[[ Data listing, beginning ]]

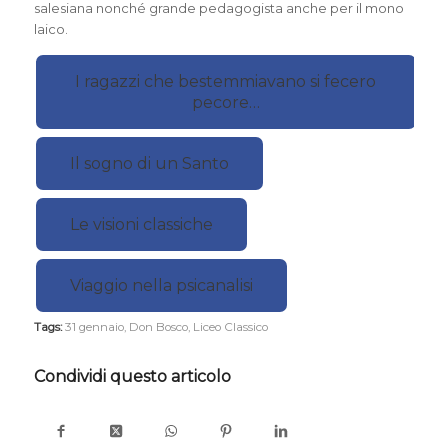
salesiana nonché grande pedagogista anche per il mono
laico.
I ragazzi che bestemmiavano si fecero
pecore…
Il sogno di un Santo
Le visioni classiche
Viaggio nella psicanalisi
Tags:
31 gennaio
,
Don Bosco
,
Liceo Classico
Condividi questo articolo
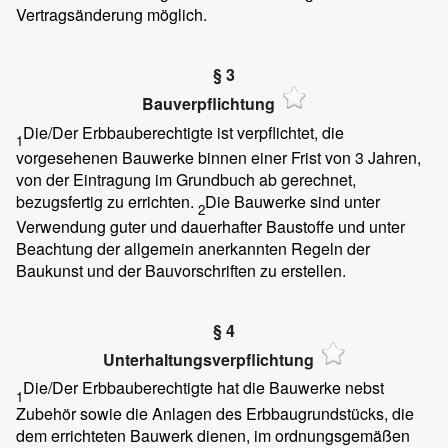
Vertragsänderung möglich.
§ 3
Bauverpflichtung
Die/Der Erbbauberechtigte ist verpflichtet, die
1
vorgesehenen Bauwerke binnen einer Frist von 3 Jahren,
von der Eintragung im Grundbuch ab gerechnet,
bezugsfertig zu errichten.
Die Bauwerke sind unter
2
Verwendung guter und dauerhafter Baustoffe und unter
Beachtung der allgemein anerkannten Regeln der
Baukunst und der Bauvorschriften zu erstellen.
§ 4
Unterhaltungsverpflichtung
Die/Der Erbbauberechtigte hat die Bauwerke nebst
1
Zubehör sowie die Anlagen des Erbbaugrundstücks, die
dem errichteten Bauwerk dienen, im ordnungsgemäßen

[[ Data listing, end ]]

**Task goal**: Check all the records above and select each line where the string "Bauwerke" is found.

**Answer section**:
vorgesehenen Bauwerke binnen einer Frist von 3 Jahren,
Die Bauwerke sind unter
Die/Der Erbbauberechtigte hat die Bauwerke nebst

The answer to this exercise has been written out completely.